Passage given
====

0

I know there are other ways to do this, but I am want to use match here.

In this snip, the break piece matches for all integers > 0, but I want it to match only n' I'm using the cast because it wasn't working without it. Not working with it either but...

#times is a simple list of python datetimes

n=len(times)
for i,time in enumerate(times) :
    print(f'{i} {time}')
    match int(i):
        case 0 : 
            print('continuing') 
            continue
        case int(n) : 
            print(f'breaking for {i}')
            #break
        case __ :     
            period = times[i+1] - time
            print(period)
Stephen Boston
  • 971
  • 1
  • 12
  • 23

2 Answers2

1

Thank you all for comments, but I'm no closer to understanding.

But after Pranav Hosangadi solution in Python 3.10 match/case with constants I managed to make this work.

from types import SimpleNamespace
count = SimpleNamespace()

====

What to do
From the thread above on Python's match statement, copy the passage starting at "In this snip, the" and ending at "n=len(times)".

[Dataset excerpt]
====

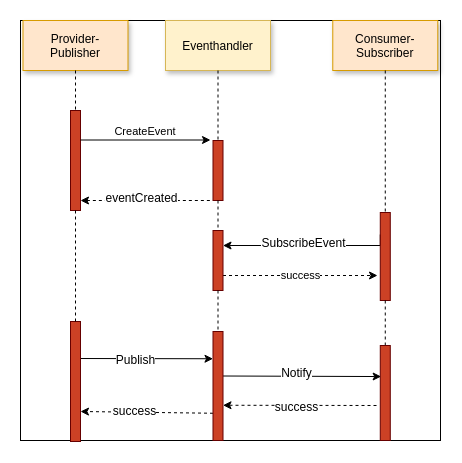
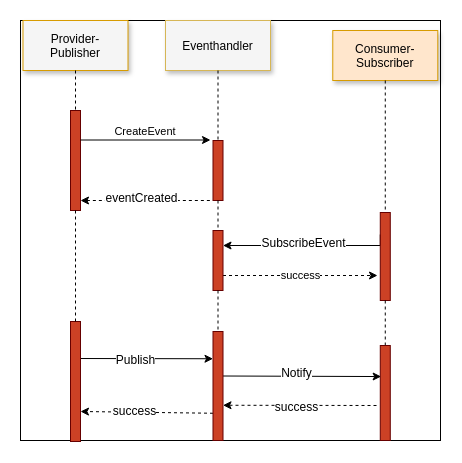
  <mxCell id="0" />
  <mxCell id="1" parent="0" />
  <mxCell id="2" value="" style="" parent="1" vertex="1"><mxGeometry x="20" y="20" width="420" height="420" as="geometry" /></mxCell>
  <mxCell id="3" value="" style="fillColor=#CC4125;strokeColor=#660000" parent="1" vertex="1"><mxGeometry x="70" y="110" width="10" height="100" as="geometry" /></mxCell>
- <mxCell id="4" value="Provider-&#10;Publisher" style="shadow=1;fillColor=#ffe6cc;strokeColor=#d79b00;" parent="1" vertex="1"><mxGeometry x="22.5" y="20" width="105" height="50" as="geometry" /></mxCell>
+ <mxCell id="4" value="Provider-&#10;Publisher" style="shadow=1;fillColor=#f5f5f5;strokeColor=#d79b00;" parent="1" vertex="1"><mxGeometry x="22.5" y="20" width="105" height="50" as="geometry" /></mxCell>
  <mxCell id="5" value="" style="fillColor=#CC4125;strokeColor=#660000" parent="1" vertex="1"><mxGeometry x="212.5" y="140" width="10" height="60" as="geometry" /></mxCell>
- <mxCell id="6" value="Eventhandler" style="shadow=1;fillColor=#fff2cc;strokeColor=#d6b656;" parent="1" vertex="1"><mxGeometry x="165" y="20" width="105" height="50" as="geometry" /></mxCell>
+ <mxCell id="6" value="Eventhandler" style="shadow=1;fillColor=#f5f5f5;strokeColor=#d6b656;" parent="1" vertex="1"><mxGeometry x="165" y="20" width="105" height="50" as="geometry" /></mxCell>
  <mxCell id="7" value="" style="edgeStyle=none;endArrow=none;dashed=1" parent="1" source="6" target="5" edge="1"><mxGeometry x="272.335" y="165" width="100" height="100" as="geometry"><mxPoint x="217.259" y="70" as="sourcePoint" /><mxPoint x="217.576" y="125" as="targetPoint" /></mxGeometry></mxCell>
  <mxCell id="8" value="CreateEvent" style="edgeStyle=none;verticalLabelPosition=top;verticalAlign=bottom" parent="1" edge="1"><mxGeometry x="220" y="92" width="100" height="100" as="geometry"><mxPoint x="80" y="139.5" as="sourcePoint" /><mxPoint x="210" y="139.5" as="targetPoint" /></mxGeometry></mxCell>
  <mxCell id="9" value="" style="edgeStyle=none;verticalLabelPosition=top;verticalAlign=bottom;endArrow=none;startArrow=classic;dashed=1" parent="1" edge="1"><mxGeometry x="220" y="152.499" width="100" height="100" as="geometry"><mxPoint x="80" y="199.999" as="sourcePoint" /><mxPoint x="210" y="199.999" as="targetPoint" /></mxGeometry></mxCell>
  <mxCell id="10" value="eventCreated" style="text;html=1;align=center;verticalAlign=middle;resizable=0;points=[];labelBackgroundColor=#ffffff;" vertex="1" connectable="0" parent="9"><mxGeometry relative="1" as="geometry"><mxPoint x="-5" y="-2" as="offset" /></mxGeometry></mxCell>
- <mxCell id="11" value="Consumer-&#10;Subscriber" style="shadow=1;fillColor=#ffe6cc;strokeColor=#d79b00;" parent="1" vertex="1"><mxGeometry x="332.284" y="20" width="105" height="50" as="geometry" /></mxCell>
+ <mxCell id="11" value="Consumer-&#10;Subscriber" style="shadow=1;fillColor=#ffe6cc;strokeColor=#d79b00;" parent="1" vertex="1"><mxGeometry x="332.284" y="30" width="105" height="50" as="geometry" /></mxCell>
  <mxCell id="12" value="" style="edgeStyle=none;endArrow=none;dashed=1;" parent="1" source="11" target="15" edge="1"><mxGeometry x="437.043" y="270" width="100" height="100" as="geometry"><mxPoint x="384.543" y="180" as="sourcePoint" /><mxPoint x="384.543" y="200" as="targetPoint" /></mxGeometry></mxCell>
  <mxCell id="13" style="edgeStyle=orthogonalEdgeStyle;rounded=0;orthogonalLoop=1;jettySize=auto;html=1;exitX=0;exitY=0.25;exitDx=0;exitDy=0;entryX=1;entryY=0.25;entryDx=0;entryDy=0;" edge="1" parent="1" source="15" target="23"><mxGeometry relative="1" as="geometry"><Array as="points"><mxPoint x="301" y="245" /><mxPoint x="301" y="245" /></Array></mxGeometry></mxCell>
  <mxCell id="14" value="SubscribeEvent" style="text;html=1;align=center;verticalAlign=middle;resizable=0;points=[];labelBackgroundColor=#ffffff;" vertex="1" connectable="0" parent="13"><mxGeometry x="0.045" y="-3" relative="1" as="geometry"><mxPoint as="offset" /></mxGeometry></mxCell>
  <mxCell id="15" value="" style="fillColor=#CC4125;strokeColor=#660000" parent="1" vertex="1"><mxGeometry x="379.78" y="212" width="10" height="88" as="geometry" /></mxCell>
  <mxCell id="16" value="" style="edgeStyle=elbowEdgeStyle;elbow=horizontal;endArrow=none;dashed=1" parent="1" source="4" target="3" edge="1"><mxGeometry x="230.0" y="310" width="100" height="100" as="geometry"><mxPoint x="100" y="370" as="sourcePoint" /><mxPoint x="200" y="270" as="targetPoint" /></mxGeometry></mxCell>
  <mxCell id="17" style="edgeStyle=none;rounded=0;orthogonalLoop=1;jettySize=auto;html=1;entryX=0;entryY=0.25;entryDx=0;entryDy=0;startArrow=none;startFill=0;endArrow=classic;endFill=1;" edge="1" parent="1" target="33"><mxGeometry relative="1" as="geometry"><mxPoint x="75" y="358" as="sourcePoint" /></mxGeometry></mxCell>
  <mxCell id="18" value="Publish" style="text;html=1;align=center;verticalAlign=middle;resizable=0;points=[];labelBackgroundColor=#ffffff;" vertex="1" connectable="0" parent="17"><mxGeometry x="-0.131" y="-1" relative="1" as="geometry"><mxPoint as="offset" /></mxGeometry></mxCell>
  <mxCell id="19" value="" style="fillColor=#CC4125;strokeColor=#660000" parent="1" vertex="1"><mxGeometry x="70" y="321" width="10" height="120" as="geometry" /></mxCell>
  <mxCell id="20" value="" style="edgeStyle=none;dashed=1;endArrow=none" parent="1" source="3" target="19" edge="1"><mxGeometry x="50" y="300" width="100" height="100" as="geometry"><mxPoint x="-80" y="360" as="sourcePoint" /><mxPoint x="20" y="260" as="targetPoint" /></mxGeometry></mxCell>
  <mxCell id="21" value="" style="edgeStyle=none;endArrow=none;dashed=1" parent="1" source="33" edge="1"><mxGeometry x="376.571" y="320.697" width="100" height="100" as="geometry"><mxPoint x="321.736" y="225.697" as="sourcePoint" /><mxPoint x="217.5" y="405.167" as="targetPoint" /></mxGeometry></mxCell>
  <mxCell id="22" value="success" style="edgeStyle=orthogonalEdgeStyle;rounded=0;orthogonalLoop=1;jettySize=auto;html=1;exitX=1;exitY=0.75;exitDx=0;exitDy=0;dashed=1;" edge="1" parent="1" source="23"><mxGeometry relative="1" as="geometry"><mxPoint x="377" y="275" as="targetPoint" /></mxGeometry></mxCell>
  <mxCell id="23" value="" style="fillColor=#CC4125;strokeColor=#660000" vertex="1" parent="1"><mxGeometry x="212.5" y="230" width="10" height="60" as="geometry" /></mxCell>
  <mxCell id="24" value="" style="edgeStyle=none;endArrow=none;dashed=1" edge="1" parent="1" source="5" target="23"><mxGeometry x="376.571" y="339.697" width="100" height="100" as="geometry"><mxPoint x="217.5" y="200" as="sourcePoint" /><mxPoint x="217.5" y="424.167" as="targetPoint" /></mxGeometry></mxCell>
  <mxCell id="25" style="rounded=0;orthogonalLoop=1;jettySize=auto;html=1;entryX=0.5;entryY=1;entryDx=0;entryDy=0;dashed=1;startArrow=none;startFill=0;endArrow=none;endFill=0;" edge="1" parent="1" source="28" target="15"><mxGeometry relative="1" as="geometry" /></mxCell>
  <mxCell id="26" style="edgeStyle=none;rounded=0;orthogonalLoop=1;jettySize=auto;html=1;entryX=1;entryY=0.75;entryDx=0;entryDy=0;startArrow=none;startFill=0;endArrow=classic;endFill=1;dashed=1;" edge="1" parent="1"><mxGeometry relative="1" as="geometry"><mxPoint x="376" y="405" as="sourcePoint" /><mxPoint x="222.5" y="404.75" as="targetPoint" /></mxGeometry></mxCell>
  <mxCell id="27" value="success" style="text;html=1;align=center;verticalAlign=middle;resizable=0;points=[];labelBackgroundColor=#ffffff;" vertex="1" connectable="0" parent="26"><mxGeometry x="0.047" y="2" relative="1" as="geometry"><mxPoint as="offset" /></mxGeometry></mxCell>
  <mxCell id="28" value="" style="fillColor=#CC4125;strokeColor=#660000" vertex="1" parent="1"><mxGeometry x="379.78" y="345" width="10" height="95" as="geometry" /></mxCell>
  <mxCell id="29" style="edgeStyle=none;rounded=0;orthogonalLoop=1;jettySize=auto;html=1;exitX=1;exitY=0.5;exitDx=0;exitDy=0;entryX=0.086;entryY=0.432;entryDx=0;entryDy=0;startArrow=none;startFill=0;endArrow=classic;endFill=1;entryPerimeter=0;" edge="1" parent="1"><mxGeometry relative="1" as="geometry"><mxPoint x="222.5" y="375.5" as="sourcePoint" /><mxPoint x="380.64" y="376.04" as="targetPoint" /><Array as="points" /></mxGeometry></mxCell>
  <mxCell id="30" value="Notify" style="text;html=1;align=center;verticalAlign=middle;resizable=0;points=[];labelBackgroundColor=#ffffff;" vertex="1" connectable="0" parent="29"><mxGeometry x="-0.075" y="3" relative="1" as="geometry"><mxPoint as="offset" /></mxGeometry></mxCell>
  <mxCell id="31" style="edgeStyle=none;rounded=0;orthogonalLoop=1;jettySize=auto;html=1;exitX=0;exitY=0.75;exitDx=0;exitDy=0;entryX=1;entryY=0.75;entryDx=0;entryDy=0;dashed=1;startArrow=none;startFill=0;endArrow=classic;endFill=1;" edge="1" parent="1" source="33" target="19"><mxGeometry relative="1" as="geometry" /></mxCell>
  <mxCell id="32" value="success" style="text;html=1;align=center;verticalAlign=middle;resizable=0;points=[];labelBackgroundColor=#ffffff;" vertex="1" connectable="0" parent="31"><mxGeometry x="0.236" y="-1" relative="1" as="geometry"><mxPoint x="3" as="offset" /></mxGeometry></mxCell>
  <mxCell id="33" value="" style="fillColor=#CC4125;strokeColor=#660000" vertex="1" parent="1"><mxGeometry x="212.5" y="331" width="10" height="109" as="geometry" /></mxCell>
  <mxCell id="34" value="" style="edgeStyle=none;endArrow=none;dashed=1" edge="1" parent="1" source="23" target="33"><mxGeometry x="376.571" y="339.697" width="100" height="100" as="geometry"><mxPoint x="217.5" y="290" as="sourcePoint" /><mxPoint x="217.5" y="424.167" as="targetPoint" /></mxGeometry></mxCell>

====

Exercise answer
In this snip, the break piece matches for all integers > 0, but I want it to match only n' I'm using the cast because it wasn't working without it. Not working with it either but...

#times is a simple list of python datetimes

n=len(times)